But Bill Gates came pretty close.
The billionaire Microsoft mastermind had an I-told-you-so moment Monday on “The Ellen DeGeneres Show,” reflecting on a harrowing prediction he made during a 2015 TED Talk titled “The next outbreak? We’re not ready.”
“If anything kills over 10 million people in the next few decades, it’s most likely to be a highly infectious virus rather than a war — not missiles but microbes,” he said at the time. “We have invested a huge amount in nuclear deterrents, but we’ve actually invested very little in a system to stop an epidemic. We’re not ready for the next epidemic.”
While video-chatting with Gates from home, DeGeneres reminded the tech mogul of his prescient lecture now that the world is struggling to contain a public health crisis similar to what he outlined.
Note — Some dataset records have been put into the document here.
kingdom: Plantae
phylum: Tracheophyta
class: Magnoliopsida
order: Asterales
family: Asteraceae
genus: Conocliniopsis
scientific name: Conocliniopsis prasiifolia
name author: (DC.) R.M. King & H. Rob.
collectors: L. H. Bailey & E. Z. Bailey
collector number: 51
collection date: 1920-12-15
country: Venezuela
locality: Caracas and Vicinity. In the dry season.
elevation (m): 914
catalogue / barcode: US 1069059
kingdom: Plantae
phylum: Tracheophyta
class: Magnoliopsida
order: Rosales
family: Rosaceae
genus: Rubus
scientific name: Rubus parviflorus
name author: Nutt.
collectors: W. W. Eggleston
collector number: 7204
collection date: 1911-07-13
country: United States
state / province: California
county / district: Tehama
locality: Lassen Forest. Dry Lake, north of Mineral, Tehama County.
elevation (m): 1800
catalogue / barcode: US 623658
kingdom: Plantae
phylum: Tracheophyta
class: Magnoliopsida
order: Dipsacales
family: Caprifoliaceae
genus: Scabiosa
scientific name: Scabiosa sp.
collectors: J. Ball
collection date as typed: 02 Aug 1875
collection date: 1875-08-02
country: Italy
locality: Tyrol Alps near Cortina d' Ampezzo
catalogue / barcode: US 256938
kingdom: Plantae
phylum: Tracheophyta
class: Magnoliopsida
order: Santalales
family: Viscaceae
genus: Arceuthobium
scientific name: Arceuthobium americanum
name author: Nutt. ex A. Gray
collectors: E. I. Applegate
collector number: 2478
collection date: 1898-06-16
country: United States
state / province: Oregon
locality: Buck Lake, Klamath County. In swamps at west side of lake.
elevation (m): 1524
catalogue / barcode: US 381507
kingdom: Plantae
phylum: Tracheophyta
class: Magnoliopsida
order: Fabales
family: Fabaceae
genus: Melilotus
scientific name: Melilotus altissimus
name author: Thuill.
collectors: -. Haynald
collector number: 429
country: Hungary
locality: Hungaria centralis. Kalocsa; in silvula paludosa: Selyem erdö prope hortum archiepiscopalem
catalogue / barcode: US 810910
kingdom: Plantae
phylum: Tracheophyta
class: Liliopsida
“You predicted this would happen, and so I’m sure you’re very prepared because you knew this was going to happen,” the host said. “Do you feel like you prepared for this?”
“Well, the goal of the 2015 talk … was so that the government would do the work to be ready for the next epidemic,” Gates replied. “That would have meant that we would have had diagnostics very quickly, drugs very quickly, even a vaccine — all of those things — dramatically faster than what we’re going through here.”
The philanthropist also noted that he and his wife, Melinda Gates, have made efforts in the last five years to prepare for an epidemic through their foundation, which recently pledged $100 million to fight the spread of COVID-19.
“We had epidemics like the Ebola epidemic in Africa that should have gotten us ready,” he said. “Then we had Zika. But a respiratory pandemic that’s very widespread, really, we haven’t seen anything like this for 100 years.”
Citing the responses of other countries such as China and South Korea, Gates seemed optimistic about the possibility of flattening the curve with strict quarantine practices and an efficient testing system.
But he doesn’t foresee life going “back to normal until we have that phenomenal vaccine or therapeutics that are over 95% effective.” Echoing the projections of healthcare professionals and world leaders, Gates estimated such a solution won’t arrive for another 18 months.
“I feel very confident that this time, we won’t ignore the potential for the next epidemic — that this is such a dramatic thing that has reshaped our lives and the economy and created so many tragedies, we will get ready,” he said. “I also think we have great examples of heroics where people are stepping up or communities are coming together to solve these problems.
“And so although it’s very bad news and almost a worst-case scenario, the ingenuity of people, the compassion of people … hopefully this will renew our sense that we’re in this together in our communities, in our country and in the world.”